Dear Abby: I have been in a relationship with the man of my dreams for five years. Everything is great between us except for one huge thing – we are no longer intimate.
I have recently come to the realization that this isn’t the first time I have had this problem. I always thought it was an issue with the relationship, but now I suspect it may be linked to molestation I suffered when I was a child. At that time I was told “people who love you don’t touch you like that.” Logically I know this is different, but my partner tells me I just freeze up when we are together.
I think I need professional help, but I’m embarrassed and don’t know where to start. Do I need a therapist? How do I locate a good one in my area?

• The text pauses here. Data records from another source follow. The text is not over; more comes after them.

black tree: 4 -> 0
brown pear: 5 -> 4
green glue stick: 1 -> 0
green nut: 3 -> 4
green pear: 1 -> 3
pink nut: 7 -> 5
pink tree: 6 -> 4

– Reaching Out in Cleveland
Dear Reaching Out: Please accept my sympathy. Considering your history, what you’re experiencing is understandable, and yes, you need to talk to a therapist. The therapy should have started at the time you were molested. To find a “good one,” ask your physician to refer you to several so you can find a person you feel comfortable talking with. Please do not be embarrassed to be frank, because most therapists have heard everything. It isn’t their job to judge you, only to help you. None of this was your fault, and your problem is fixable.
Dear Abby: My husband, kids and I moved out of state seven years ago, leaving behind our extended families. Now, whenever we plan a vacation in our home state, we encounter the same issues. The first is trying to accommodate everyone’s schedule into our own. The second is dividing our time between my family and my husband’s. (His family is smaller than mine.)

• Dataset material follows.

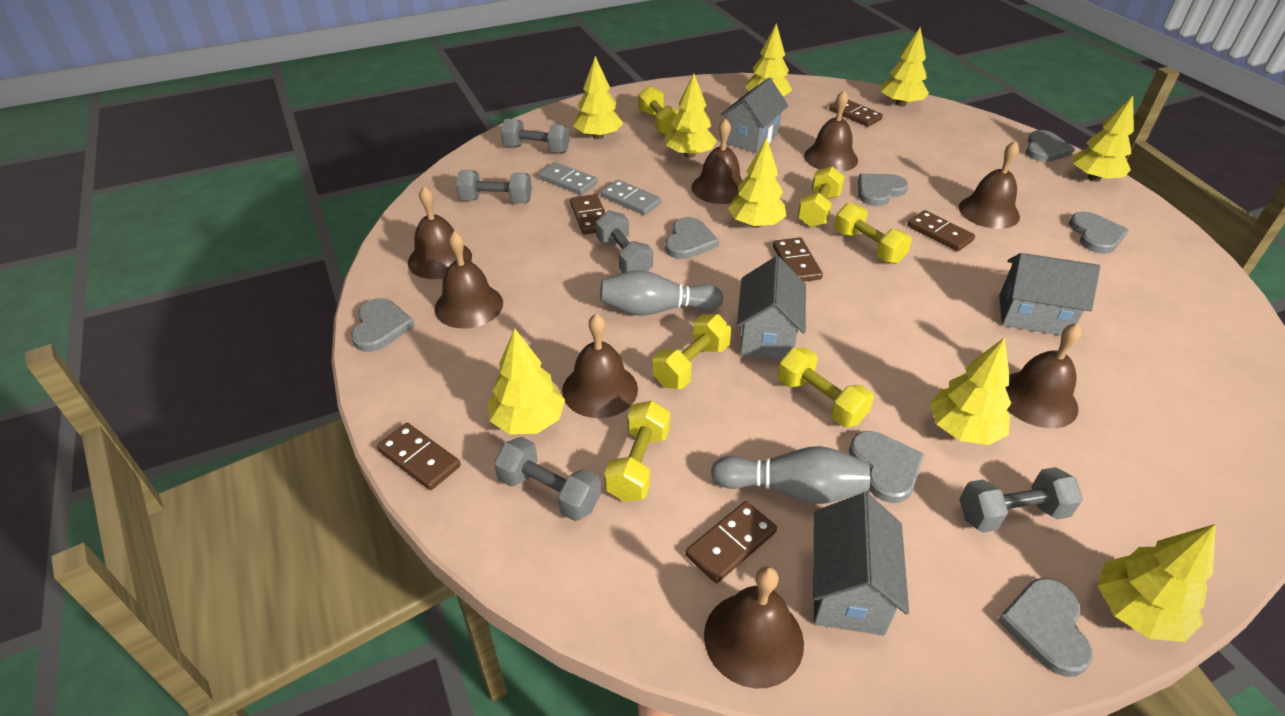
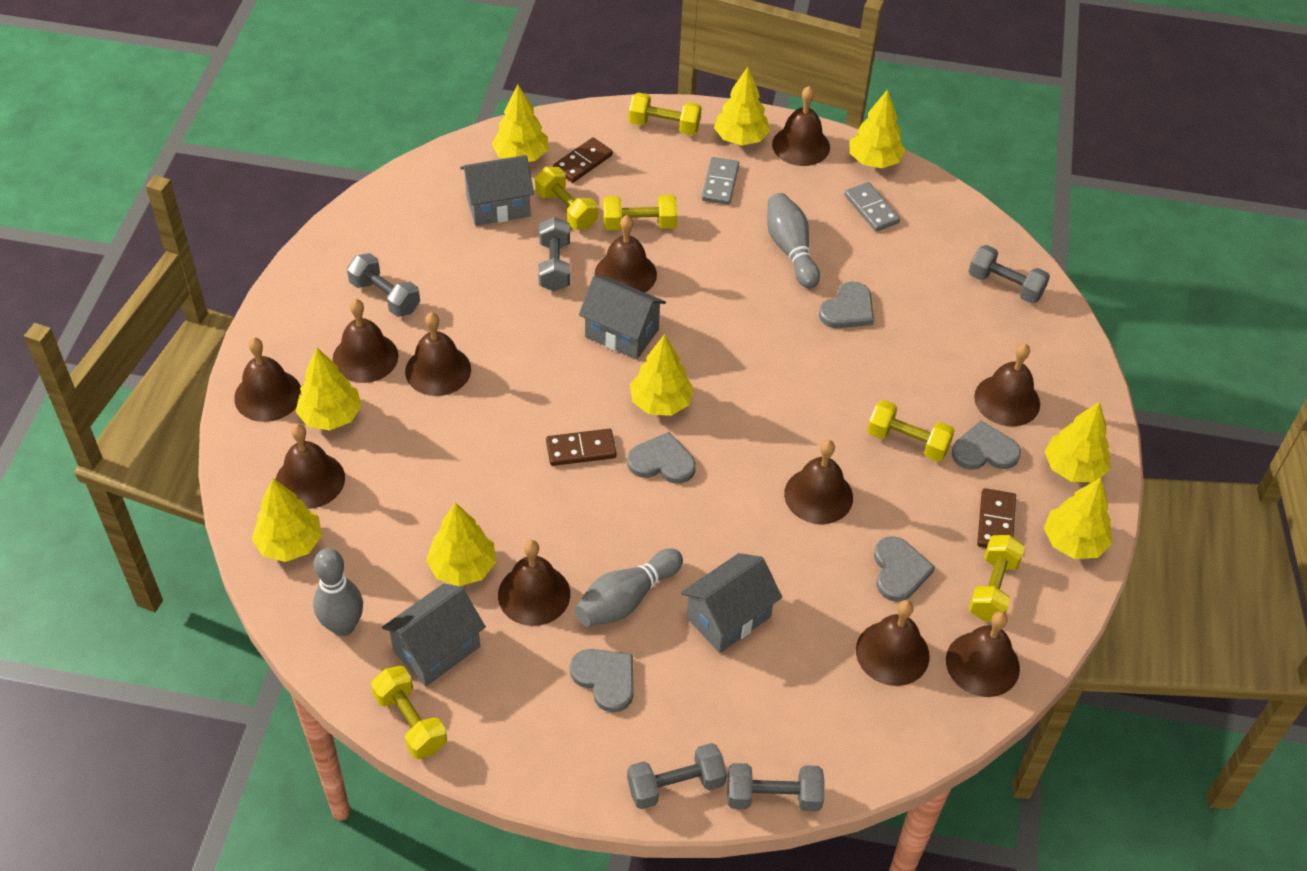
brown bell: 8 -> 11
brown domino: 6 -> 3
grey bowling pin: 2 -> 3
grey heart: 7 -> 5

Is it fair to divide the time in half – half for his family and half for mine – even though I have so many more relatives on my list? Or should we divide our time by the number of households we need to see? These issues cause my husband and me to argue, and it makes what is supposed to be a vacation very unpleasant. I already feel like canceling the trip.
– Vacation Issues
Dear Vacation Issues: A solution would be to have two large family get-togethers – one for your family and another for his – during your visit. Then, if you want to visit with the relatives from the two branches of the families individually, you can “divide and conquer.” He can spend as much time as he wishes with his relatives, and you can spend time with yours.